Now it was simple, I oversewed the uterine stump and returned it to the abdomen. Then just to make sure there was no contamination from the uterus, I changed gloves, surgery pack, and drape. Then I closed the abdomen in a standard three-layer closure.

With the slow recovery from Metaphane, I turned off the gas when I started to close the abdomen. By the time I finished closing, and we got Penny cleaned up, and back to the kennel, she was just beginning to wake up, and I was able to pull the endotracheal tube.

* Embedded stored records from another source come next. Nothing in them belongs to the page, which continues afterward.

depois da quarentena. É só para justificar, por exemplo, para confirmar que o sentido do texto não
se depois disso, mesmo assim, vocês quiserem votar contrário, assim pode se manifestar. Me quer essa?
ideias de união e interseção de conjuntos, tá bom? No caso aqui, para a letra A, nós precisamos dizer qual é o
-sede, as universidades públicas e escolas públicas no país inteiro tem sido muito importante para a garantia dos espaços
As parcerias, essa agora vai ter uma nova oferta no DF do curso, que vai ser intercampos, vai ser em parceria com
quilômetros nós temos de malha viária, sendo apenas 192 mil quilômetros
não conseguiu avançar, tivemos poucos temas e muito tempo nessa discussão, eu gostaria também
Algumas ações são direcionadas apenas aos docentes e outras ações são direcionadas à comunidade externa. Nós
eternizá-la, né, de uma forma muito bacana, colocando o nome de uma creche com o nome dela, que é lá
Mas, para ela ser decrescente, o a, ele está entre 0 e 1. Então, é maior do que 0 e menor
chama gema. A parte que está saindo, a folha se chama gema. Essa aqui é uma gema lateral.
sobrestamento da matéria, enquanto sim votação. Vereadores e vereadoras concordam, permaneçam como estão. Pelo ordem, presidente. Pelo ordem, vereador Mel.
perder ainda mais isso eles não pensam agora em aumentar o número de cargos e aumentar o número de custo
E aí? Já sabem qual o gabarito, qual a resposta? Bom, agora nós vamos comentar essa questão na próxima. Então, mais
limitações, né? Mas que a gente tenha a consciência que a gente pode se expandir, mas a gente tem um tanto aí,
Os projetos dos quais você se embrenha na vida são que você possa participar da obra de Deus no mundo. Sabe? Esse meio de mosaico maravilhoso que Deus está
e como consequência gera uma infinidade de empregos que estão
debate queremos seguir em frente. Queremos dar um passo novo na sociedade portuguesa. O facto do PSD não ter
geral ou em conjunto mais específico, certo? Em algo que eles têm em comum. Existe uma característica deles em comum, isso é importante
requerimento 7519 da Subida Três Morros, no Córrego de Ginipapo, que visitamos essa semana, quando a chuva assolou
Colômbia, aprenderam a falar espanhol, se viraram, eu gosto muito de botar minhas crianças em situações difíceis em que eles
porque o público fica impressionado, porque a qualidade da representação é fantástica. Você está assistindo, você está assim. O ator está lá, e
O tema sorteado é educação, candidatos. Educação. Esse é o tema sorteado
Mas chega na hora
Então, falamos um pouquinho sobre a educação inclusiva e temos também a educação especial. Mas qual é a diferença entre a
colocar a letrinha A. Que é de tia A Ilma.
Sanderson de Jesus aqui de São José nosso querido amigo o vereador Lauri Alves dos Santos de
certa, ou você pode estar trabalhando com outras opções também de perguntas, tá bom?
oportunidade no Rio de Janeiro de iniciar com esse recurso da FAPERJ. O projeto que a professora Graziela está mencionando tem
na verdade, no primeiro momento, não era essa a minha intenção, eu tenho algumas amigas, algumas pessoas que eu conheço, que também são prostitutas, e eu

Wow, just wow. Penny wakes up, and she is back to her old self. It is always amazing when you remove a bucket of pus from a dog’s abdomen.  Then give her some antibiotics and a couple of bottles of fluids. With Penny, she was bouncing off the walls of the kennel.

We pulled the catheter and checked her over. Everything was in order, and the incision looked good.

“You need to give Althea a call,” I said to Judy. “I think we can send Penny home anytime this afternoon. She will surely be quieter at home than she is here. We will check her back in a day or two, depending on Althea’s schedule, to make sure things are going along okay.”

Althea was pleased, Penny was jumping all over herself when Althea showed up. I was happy to see Penny pull Althea out the door.

The recheck was quick, Penny was almost uncontrollable. I mainly wanted to check the incision. It was fine.

“I told you the first time you saw her,” Althea said. “Now, you can see that I was comparing her to her regular activity level.”